Matrix continued fractions

Question

I am aware of the classical continued fraction in the field of real numbers, but recently I have come across the term matrix continued fraction and when I checked on the internet there are varieties of definition for the same and I am interested in exploring this direction further for my research.

I have the following questions.

1. What are some papers where I can start with?

2. What are some branches of Mathematics where these continued fractions are applied?

Thanks for your time. Have a good day.

Answer 1

The following is essentially a contribution to point 2. Non-commutative (which can be specialized to matrices or scalars) continued fraction are used in enumeration and language theories. Two examples : Dyck and Motzkin paths.

These are two lattice paths drawn on $\mathbb{N}^2$ (the first quarter-plane).

Dyck Paths Steps are $a=(1,1)$ (north-east step) and $b=(1,-1)$ (south-east step) Dyck paths are defined as paths that

1. start at $(0,0)$
2. end at $(0,2n)$ (for some $n$)
3. always stand above the $x$-axis

They can be coded by words $w$ (Dyck words) in the alphabet $\{a,b\}$ such that, if $w=uv$ one has $|u|_a\geq |u|_b$ (the path is always in $\mathbb{N}^2$) and, at the end $|w|_a=|w|_b$ (it returns to the $x$-axis). In what preceeds $|u|_a$ (resp. $|u|_b$) stand for the number of occurences of $a$ (resp. $b$) in the word $u$.

Let $D$ be the set of Dyck words. It can be shown that it is a free monoid with alphabet (irreducible Dyck) $A$ (the paths which return to the $x$-axis only at the end). Indentifying them with their characteristic series $$ D=\sum_{w\atop\small{Dyck\ word}}\,w\ ; A=\sum_{w\atop\small{Irreducible\ Dyck\ word}}\,w $$ (computed in $\mathbb{Z}\langle\langle a,b\rangle\rangle$) one has $A=aDb$ and $D=(1-A)^{-1}$, then
$$ A=a(1-A)^{-1}b=a\frac{1}{1-A}b=a\frac{1}{1-a\frac{1}{1-A}b}b=a\frac{1}{1-a\frac{1}{1-a\frac{1}{1-A}b}b}b=\ldots $$ with suitable structures, one can show that this continued fraction converges.

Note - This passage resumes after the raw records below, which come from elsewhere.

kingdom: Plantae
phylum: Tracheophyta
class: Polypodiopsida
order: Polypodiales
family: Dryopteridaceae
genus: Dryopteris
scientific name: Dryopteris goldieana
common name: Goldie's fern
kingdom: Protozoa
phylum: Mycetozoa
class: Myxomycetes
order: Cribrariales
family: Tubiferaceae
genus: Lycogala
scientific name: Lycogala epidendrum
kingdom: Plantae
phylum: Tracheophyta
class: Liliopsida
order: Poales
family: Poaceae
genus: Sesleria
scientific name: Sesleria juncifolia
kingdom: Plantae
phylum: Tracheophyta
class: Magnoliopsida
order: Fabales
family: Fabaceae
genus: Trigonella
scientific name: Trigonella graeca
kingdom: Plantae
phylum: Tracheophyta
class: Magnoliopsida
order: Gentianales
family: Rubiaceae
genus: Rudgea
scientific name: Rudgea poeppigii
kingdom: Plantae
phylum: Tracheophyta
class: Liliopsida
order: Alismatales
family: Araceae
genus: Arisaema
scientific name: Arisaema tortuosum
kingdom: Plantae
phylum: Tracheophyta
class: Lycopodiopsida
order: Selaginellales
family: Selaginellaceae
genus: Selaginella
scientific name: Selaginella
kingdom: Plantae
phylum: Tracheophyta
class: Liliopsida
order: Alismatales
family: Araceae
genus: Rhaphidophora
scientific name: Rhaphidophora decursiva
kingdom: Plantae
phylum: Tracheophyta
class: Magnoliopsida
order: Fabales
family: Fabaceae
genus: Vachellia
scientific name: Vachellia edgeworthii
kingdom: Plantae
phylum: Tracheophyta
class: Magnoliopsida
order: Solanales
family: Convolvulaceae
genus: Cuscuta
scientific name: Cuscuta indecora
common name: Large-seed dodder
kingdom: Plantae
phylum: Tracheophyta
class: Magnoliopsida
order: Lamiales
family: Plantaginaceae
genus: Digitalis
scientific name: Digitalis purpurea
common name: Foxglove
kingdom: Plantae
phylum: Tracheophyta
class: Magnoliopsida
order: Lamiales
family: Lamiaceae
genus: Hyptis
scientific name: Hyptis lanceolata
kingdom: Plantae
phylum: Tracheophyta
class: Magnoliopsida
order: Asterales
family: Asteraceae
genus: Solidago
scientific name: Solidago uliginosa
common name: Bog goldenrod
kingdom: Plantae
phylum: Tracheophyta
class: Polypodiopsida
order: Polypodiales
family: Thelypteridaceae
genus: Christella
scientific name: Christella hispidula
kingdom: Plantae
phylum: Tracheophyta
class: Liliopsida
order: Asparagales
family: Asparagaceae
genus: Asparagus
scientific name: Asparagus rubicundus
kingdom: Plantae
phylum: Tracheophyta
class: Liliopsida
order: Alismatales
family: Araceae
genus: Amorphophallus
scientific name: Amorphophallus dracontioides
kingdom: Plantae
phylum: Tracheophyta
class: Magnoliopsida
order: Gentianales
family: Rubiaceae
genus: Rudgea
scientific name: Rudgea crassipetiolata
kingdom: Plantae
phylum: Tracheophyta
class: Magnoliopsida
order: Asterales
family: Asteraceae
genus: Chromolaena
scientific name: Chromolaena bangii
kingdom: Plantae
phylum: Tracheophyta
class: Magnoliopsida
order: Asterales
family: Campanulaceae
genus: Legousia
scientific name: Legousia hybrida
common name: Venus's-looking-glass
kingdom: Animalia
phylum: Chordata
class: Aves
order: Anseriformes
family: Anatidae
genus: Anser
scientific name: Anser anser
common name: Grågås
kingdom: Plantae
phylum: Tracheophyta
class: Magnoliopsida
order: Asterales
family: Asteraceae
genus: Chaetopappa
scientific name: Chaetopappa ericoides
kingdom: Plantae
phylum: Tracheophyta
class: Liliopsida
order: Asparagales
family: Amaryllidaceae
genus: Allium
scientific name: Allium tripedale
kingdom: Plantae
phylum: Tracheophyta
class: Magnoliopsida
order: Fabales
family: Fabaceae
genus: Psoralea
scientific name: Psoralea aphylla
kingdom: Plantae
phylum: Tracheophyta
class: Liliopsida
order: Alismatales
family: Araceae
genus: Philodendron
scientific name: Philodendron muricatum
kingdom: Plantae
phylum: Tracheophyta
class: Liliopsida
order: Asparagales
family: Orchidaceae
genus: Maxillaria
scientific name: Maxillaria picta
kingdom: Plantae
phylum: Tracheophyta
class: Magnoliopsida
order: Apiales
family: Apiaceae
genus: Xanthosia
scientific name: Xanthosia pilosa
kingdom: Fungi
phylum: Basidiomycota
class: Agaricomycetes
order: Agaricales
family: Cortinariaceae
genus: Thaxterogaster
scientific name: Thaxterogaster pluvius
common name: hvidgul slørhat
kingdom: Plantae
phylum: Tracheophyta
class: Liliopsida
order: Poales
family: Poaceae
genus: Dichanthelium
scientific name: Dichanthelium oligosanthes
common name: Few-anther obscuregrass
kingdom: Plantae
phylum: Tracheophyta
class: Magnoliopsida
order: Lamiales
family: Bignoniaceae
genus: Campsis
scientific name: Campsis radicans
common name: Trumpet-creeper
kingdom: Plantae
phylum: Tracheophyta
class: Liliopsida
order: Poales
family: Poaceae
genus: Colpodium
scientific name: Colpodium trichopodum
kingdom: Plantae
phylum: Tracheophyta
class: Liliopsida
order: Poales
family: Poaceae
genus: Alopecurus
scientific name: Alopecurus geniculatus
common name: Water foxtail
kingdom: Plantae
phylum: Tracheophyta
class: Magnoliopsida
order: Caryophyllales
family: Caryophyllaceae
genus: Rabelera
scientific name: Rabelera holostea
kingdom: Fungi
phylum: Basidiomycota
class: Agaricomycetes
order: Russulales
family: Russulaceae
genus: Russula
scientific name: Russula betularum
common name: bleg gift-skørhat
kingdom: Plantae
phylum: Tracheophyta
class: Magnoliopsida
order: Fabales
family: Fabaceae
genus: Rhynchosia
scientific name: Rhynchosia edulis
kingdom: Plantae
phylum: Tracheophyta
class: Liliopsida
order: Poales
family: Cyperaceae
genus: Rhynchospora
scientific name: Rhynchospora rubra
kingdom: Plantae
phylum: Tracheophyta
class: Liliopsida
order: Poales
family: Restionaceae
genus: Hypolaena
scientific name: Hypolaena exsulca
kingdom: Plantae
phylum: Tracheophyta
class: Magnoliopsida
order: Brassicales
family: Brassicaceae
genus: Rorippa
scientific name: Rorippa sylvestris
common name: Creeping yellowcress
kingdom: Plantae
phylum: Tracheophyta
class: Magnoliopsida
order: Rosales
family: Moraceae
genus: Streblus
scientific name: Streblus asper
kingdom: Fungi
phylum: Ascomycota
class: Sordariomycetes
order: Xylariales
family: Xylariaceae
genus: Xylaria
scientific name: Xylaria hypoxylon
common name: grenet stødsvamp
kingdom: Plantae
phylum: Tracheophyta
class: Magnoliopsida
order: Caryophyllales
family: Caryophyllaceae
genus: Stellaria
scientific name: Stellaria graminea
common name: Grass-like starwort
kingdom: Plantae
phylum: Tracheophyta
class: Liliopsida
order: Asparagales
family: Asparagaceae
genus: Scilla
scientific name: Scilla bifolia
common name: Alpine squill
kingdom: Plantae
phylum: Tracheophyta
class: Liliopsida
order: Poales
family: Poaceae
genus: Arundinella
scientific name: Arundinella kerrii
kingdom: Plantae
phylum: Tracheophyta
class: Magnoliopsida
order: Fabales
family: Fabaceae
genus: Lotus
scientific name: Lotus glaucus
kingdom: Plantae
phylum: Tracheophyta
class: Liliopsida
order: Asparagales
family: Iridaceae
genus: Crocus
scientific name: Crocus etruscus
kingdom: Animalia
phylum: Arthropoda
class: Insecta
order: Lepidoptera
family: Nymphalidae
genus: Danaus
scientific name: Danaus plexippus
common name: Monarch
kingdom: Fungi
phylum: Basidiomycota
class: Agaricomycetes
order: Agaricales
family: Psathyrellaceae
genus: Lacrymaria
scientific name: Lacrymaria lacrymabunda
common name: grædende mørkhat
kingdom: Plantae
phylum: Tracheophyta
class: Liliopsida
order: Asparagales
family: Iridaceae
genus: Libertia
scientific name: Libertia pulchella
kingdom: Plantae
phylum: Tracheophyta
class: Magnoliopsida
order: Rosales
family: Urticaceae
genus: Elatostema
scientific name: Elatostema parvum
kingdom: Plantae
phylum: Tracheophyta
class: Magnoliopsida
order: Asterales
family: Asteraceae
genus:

Motzkin Paths Similarly, but with steps are $a=(1,1)$ (north-east step), $c=(1,0)$ (east step, i.e. constant) $b=(1,-1)$ (south-east step) Motzkin paths are defined as paths that

1. start at $(0,0)$
2. end at $(0,n)$ (for some $n$)
3. always stand above the $x$-axis

They are coded by Motzkin words which form again a free monoid $M$ with alphabet, say $B$ of (irreducible Motzkin words). One has $B=(c+aMb)$ and $M=(1-B)^{-1}$ thus $$ B=c+aMb=c+a\frac{1}{(1-B)}b=\ldots $$ Hope this helps. Do not hesitate to interact.